### What you will do
Give back the full set of entries that follows, exactly as written.

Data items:
BEGIN

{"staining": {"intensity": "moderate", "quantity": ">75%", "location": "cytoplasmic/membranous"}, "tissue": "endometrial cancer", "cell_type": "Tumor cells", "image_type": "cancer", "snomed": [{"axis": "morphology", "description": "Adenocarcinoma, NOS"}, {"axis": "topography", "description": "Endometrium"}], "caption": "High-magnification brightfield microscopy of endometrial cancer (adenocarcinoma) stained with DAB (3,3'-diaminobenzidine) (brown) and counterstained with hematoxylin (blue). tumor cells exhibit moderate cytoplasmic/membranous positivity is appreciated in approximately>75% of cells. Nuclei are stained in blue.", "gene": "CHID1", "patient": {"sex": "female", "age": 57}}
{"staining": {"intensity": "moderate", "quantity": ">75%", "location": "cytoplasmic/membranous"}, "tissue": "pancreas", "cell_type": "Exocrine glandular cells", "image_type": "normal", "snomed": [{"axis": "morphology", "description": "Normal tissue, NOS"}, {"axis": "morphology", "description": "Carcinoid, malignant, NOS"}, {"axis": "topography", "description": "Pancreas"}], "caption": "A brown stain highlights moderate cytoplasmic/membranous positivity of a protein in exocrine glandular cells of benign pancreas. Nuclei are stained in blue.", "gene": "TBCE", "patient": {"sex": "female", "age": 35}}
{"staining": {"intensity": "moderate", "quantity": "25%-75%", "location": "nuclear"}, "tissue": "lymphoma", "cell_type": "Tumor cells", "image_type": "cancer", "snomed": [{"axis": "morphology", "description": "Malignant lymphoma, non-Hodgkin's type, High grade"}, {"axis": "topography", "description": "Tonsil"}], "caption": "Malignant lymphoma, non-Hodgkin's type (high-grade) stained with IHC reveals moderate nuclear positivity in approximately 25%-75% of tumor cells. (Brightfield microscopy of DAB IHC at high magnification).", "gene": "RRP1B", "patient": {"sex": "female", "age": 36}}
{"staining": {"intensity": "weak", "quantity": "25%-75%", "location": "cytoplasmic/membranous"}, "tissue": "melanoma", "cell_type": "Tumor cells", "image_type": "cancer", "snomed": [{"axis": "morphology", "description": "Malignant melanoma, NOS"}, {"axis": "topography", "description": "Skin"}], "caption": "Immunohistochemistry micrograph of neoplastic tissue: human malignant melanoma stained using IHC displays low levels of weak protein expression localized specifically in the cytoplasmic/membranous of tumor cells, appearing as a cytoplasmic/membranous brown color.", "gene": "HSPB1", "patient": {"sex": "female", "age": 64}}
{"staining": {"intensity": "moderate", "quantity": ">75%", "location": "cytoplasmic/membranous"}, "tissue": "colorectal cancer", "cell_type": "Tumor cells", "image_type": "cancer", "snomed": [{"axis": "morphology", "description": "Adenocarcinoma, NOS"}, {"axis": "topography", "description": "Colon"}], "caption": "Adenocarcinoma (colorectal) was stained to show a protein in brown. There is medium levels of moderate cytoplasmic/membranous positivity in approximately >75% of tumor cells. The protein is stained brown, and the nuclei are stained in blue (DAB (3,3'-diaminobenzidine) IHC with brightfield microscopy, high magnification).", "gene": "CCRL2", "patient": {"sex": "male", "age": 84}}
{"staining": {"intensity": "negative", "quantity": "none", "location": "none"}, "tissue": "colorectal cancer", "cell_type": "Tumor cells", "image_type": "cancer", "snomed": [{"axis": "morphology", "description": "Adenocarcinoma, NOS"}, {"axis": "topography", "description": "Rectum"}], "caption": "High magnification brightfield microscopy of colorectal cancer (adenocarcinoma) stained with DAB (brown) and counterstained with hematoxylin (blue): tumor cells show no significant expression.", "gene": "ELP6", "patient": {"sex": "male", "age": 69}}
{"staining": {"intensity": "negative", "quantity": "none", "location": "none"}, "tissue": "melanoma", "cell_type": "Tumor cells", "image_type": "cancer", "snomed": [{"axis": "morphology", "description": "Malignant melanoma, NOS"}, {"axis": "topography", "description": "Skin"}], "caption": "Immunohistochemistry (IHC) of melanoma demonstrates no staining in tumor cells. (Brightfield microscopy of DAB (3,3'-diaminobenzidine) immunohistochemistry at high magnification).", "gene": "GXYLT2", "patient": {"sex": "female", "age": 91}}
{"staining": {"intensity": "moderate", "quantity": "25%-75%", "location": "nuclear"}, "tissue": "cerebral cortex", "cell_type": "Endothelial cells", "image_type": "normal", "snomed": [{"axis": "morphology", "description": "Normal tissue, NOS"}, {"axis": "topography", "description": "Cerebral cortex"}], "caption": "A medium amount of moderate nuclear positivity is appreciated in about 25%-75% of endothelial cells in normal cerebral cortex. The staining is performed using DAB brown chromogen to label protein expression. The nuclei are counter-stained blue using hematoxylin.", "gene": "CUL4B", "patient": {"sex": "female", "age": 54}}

END

### Exercise result
{"staining": {"intensity": "moderate", "quantity": ">75%", "location": "cytoplasmic/membranous"}, "tissue": "endometrial cancer", "cell_type": "Tumor cells", "image_type": "cancer", "snomed": [{"axis": "morphology", "description": "Adenocarcinoma, NOS"}, {"axis": "topography", "description": "Endometrium"}], "caption": "High-magnification brightfield microscopy of endometrial cancer (adenocarcinoma) stained with DAB (3,3'-diaminobenzidine) (brown) and counterstained with hematoxylin (blue). tumor cells exhibit moderate cytoplasmic/membranous positivity is appreciated in approximately>75% of cells. Nuclei are stained in blue.", "gene": "CHID1", "patient": {"sex": "female", "age": 57}}
{"staining": {"intensity": "moderate", "quantity": ">75%", "location": "cytoplasmic/membranous"}, "tissue": "pancreas", "cell_type": "Exocrine glandular cells", "image_type": "normal", "snomed": [{"axis": "morphology", "description": "Normal tissue, NOS"}, {"axis": "morphology", "description": "Carcinoid, malignant, NOS"}, {"axis": "topography", "description": "Pancreas"}], "caption": "A brown stain highlights moderate cytoplasmic/membranous positivity of a protein in exocrine glandular cells of benign pancreas. Nuclei are stained in blue.", "gene": "TBCE", "patient": {"sex": "female", "age": 35}}
{"staining": {"intensity": "moderate", "quantity": "25%-75%", "location": "nuclear"}, "tissue": "lymphoma", "cell_type": "Tumor cells", "image_type": "cancer", "snomed": [{"axis": "morphology", "description": "Malignant lymphoma, non-Hodgkin's type, High grade"}, {"axis": "topography", "description": "Tonsil"}], "caption": "Malignant lymphoma, non-Hodgkin's type (high-grade) stained with IHC reveals moderate nuclear positivity in approximately 25%-75% of tumor cells. (Brightfield microscopy of DAB IHC at high magnification).", "gene": "RRP1B", "patient": {"sex": "female", "age": 36}}
{"staining": {"intensity": "weak", "quantity": "25%-75%", "location": "cytoplasmic/membranous"}, "tissue": "melanoma", "cell_type": "Tumor cells", "image_type": "cancer", "snomed": [{"axis": "morphology", "description": "Malignant melanoma, NOS"}, {"axis": "topography", "description": "Skin"}], "caption": "Immunohistochemistry micrograph of neoplastic tissue: human malignant melanoma stained using IHC displays low levels of weak protein expression localized specifically in the cytoplasmic/membranous of tumor cells, appearing as a cytoplasmic/membranous brown color.", "gene": "HSPB1", "patient": {"sex": "female", "age": 64}}
{"staining": {"intensity": "moderate", "quantity": ">75%", "location": "cytoplasmic/membranous"}, "tissue": "colorectal cancer", "cell_type": "Tumor cells", "image_type": "cancer", "snomed": [{"axis": "morphology", "description": "Adenocarcinoma, NOS"}, {"axis": "topography", "description": "Colon"}], "caption": "Adenocarcinoma (colorectal) was stained to show a protein in brown. There is medium levels of moderate cytoplasmic/membranous positivity in approximately >75% of tumor cells. The protein is stained brown, and the nuclei are stained in blue (DAB (3,3'-diaminobenzidine) IHC with brightfield microscopy, high magnification).", "gene": "CCRL2", "patient": {"sex": "male", "age": 84}}
{"staining": {"intensity": "negative", "quantity": "none", "location": "none"}, "tissue": "colorectal cancer", "cell_type": "Tumor cells", "image_type": "cancer", "snomed": [{"axis": "morphology", "description": "Adenocarcinoma, NOS"}, {"axis": "topography", "description": "Rectum"}], "caption": "High magnification brightfield microscopy of colorectal cancer (adenocarcinoma) stained with DAB (brown) and counterstained with hematoxylin (blue): tumor cells show no significant expression.", "gene": "ELP6", "patient": {"sex": "male", "age": 69}}
{"staining": {"intensity": "negative", "quantity": "none", "location": "none"}, "tissue": "melanoma", "cell_type": "Tumor cells", "image_type": "cancer", "snomed": [{"axis": "morphology", "description": "Malignant melanoma, NOS"}, {"axis": "topography", "description": "Skin"}], "caption": "Immunohistochemistry (IHC) of melanoma demonstrates no staining in tumor cells. (Brightfield microscopy of DAB (3,3'-diaminobenzidine) immunohistochemistry at high magnification).", "gene": "GXYLT2", "patient": {"sex": "female", "age": 91}}
{"staining": {"intensity": "moderate", "quantity": "25%-75%", "location": "nuclear"}, "tissue": "cerebral cortex", "cell_type": "Endothelial cells", "image_type": "normal", "snomed": [{"axis": "morphology", "description": "Normal tissue, NOS"}, {"axis": "topography", "description": "Cerebral cortex"}], "caption": "A medium amount of moderate nuclear positivity is appreciated in about 25%-75% of endothelial cells in normal cerebral cortex. The staining is performed using DAB brown chromogen to label protein expression. The nuclei are counter-stained blue using hematoxylin.", "gene": "CUL4B", "patient": {"sex": "female", "age": 54}}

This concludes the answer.